The French section of Doctors Without Borders/Médecins Sans Frontières (MSF) has ended its medical programs in Myanmar (Burma). Dr. Hervé Isambert, MSF program manager, explains the reasons for the departure.

March 30, 2006

What type of work was the French section of MSF doing in Myanmar?

Since 2001, we have run a medical program to treat malaria in the states of Mon and Karen, a region affected by an armed conflict between the Burmese army and rebel groups. We chose to work in the conflict area because, from a humanitarian perspective, the people living there are particularly vulnerable. They are exposed to violence and are deprived of health care. Malaria is one of the primary causes of death in this region.

Why did we decide to end our programs in the country?

We had to face up to the facts: the Myanmar authorities do not want independent, foreign organizations to be close to the populations they want to control. The authorities don't want anyone to witness how they organize the forced displacement of the population, the burning of villages, and forced recruitment. In 2001, we thought the regime was easing up and, indeed, until 2004, we did have access to those regions and could work under acceptable conditions. But in 2004, the regime's hardliners regained control, taking a radical position with respect to the rebellions and, as a result, to the humanitarian workers in the regions where the rebels are active. Today, we have to acknowledge that it was incredulous to think that room existed for a humanitarian organization to work there. We have concluded that it is impossible to assist people living in these conflict areas given the conditions required to carry out independent humanitarian action. Our teams had no freedom to travel, we had less and less direct contact with the people we had come to help, we were unable to follow up our field activities, etc, etc.

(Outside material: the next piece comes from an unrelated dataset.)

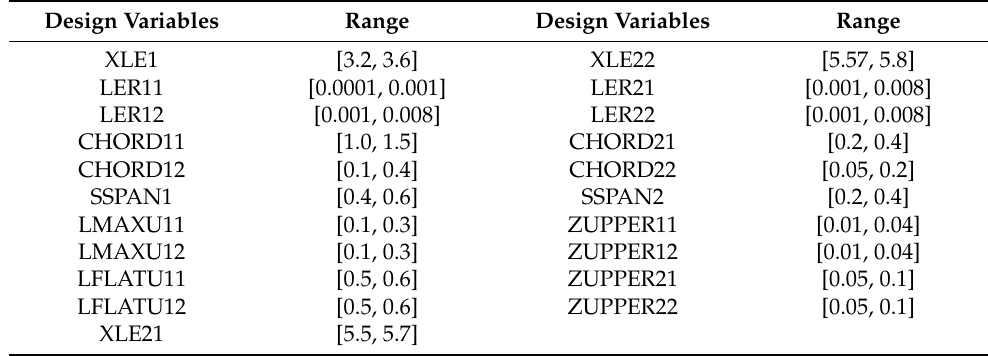
Table 5. Optimization range of design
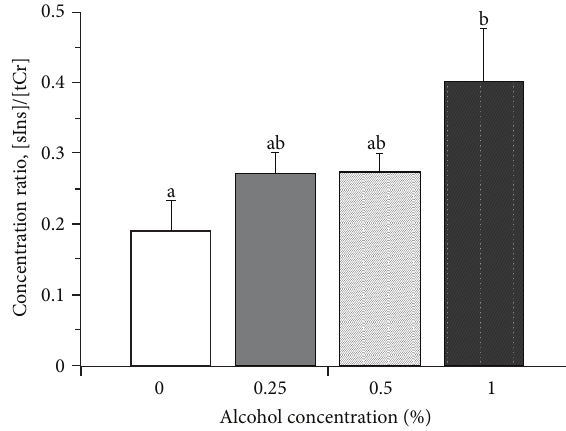
Figure 5: Acute, 1h long, alcohol exposure increases scyllo-inositol to total creatine ratio ([sIns]/[tCr]): mean ± SEM (𝑛 = 10) . Bars not sharing a letter designation are significantly different from each other (𝑃 < 0.05) . Observe the apparent increases in [sIns]/[tCr] but note that only the highest dose group differs significantly from the control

What does that mean in concrete terms?

It means that our opportunities to work and get out into the field continued to shrink. First, local authorities prohibited us from traveling within the affected areas. In October 2004, the authorization we had just received to work in Ye district was suddenly withdrawn. Ye district is one of the areas most affected by malaria in Mon state. Between November 2004 and February 2005, nearly all of our activities in Karen state were blocked. In the end, it even became impossible to exchange medical data on epidemics with local health authorities given the pressure they faced from the military, which forbid the distribution of any information. The measures became even stricter in mid-2005 when the ministry imposed complicated procedures for obtaining visas–with delays becoming longer and longer–and for permission for international staff to travel between the capital and these border states. The space for working just kept on shrinking until there was none left. It goes without saying that the people are the ones who suffer the consequences of the hardening of the regime.

What about the other sections of MSF (Swiss and Dutch) and other aid organizations working in Myanmar?

The other MSF sections also face serious problems in accessing the population in the regions they work in, and they wonder about the future of their projects. Concerning the MSF AIDS program in Rangoon, the Myanmar doctors working with us are subject to administrative harassment, but the project managers feel they can still provide quality care to their patients without making unacceptable compromises with the authorities.

In December, the ICRC ended its programs with prisoners because the conditions imposed–that a pro-government agent accompany their teams–had become unacceptable. We weren't the first to reach this conclusion.

For humanitarian organizations, the issue is to recognize when our role has been reduced to being a technical service provider of the Myanmar authorities, subject to their political agenda and no longer to the goals that we have set for ourselves as a humanitarian organization. Speaking for the French section's programs, we believe that we have crossed that line. It is with a great bitterness that we have had to decide to leave the country.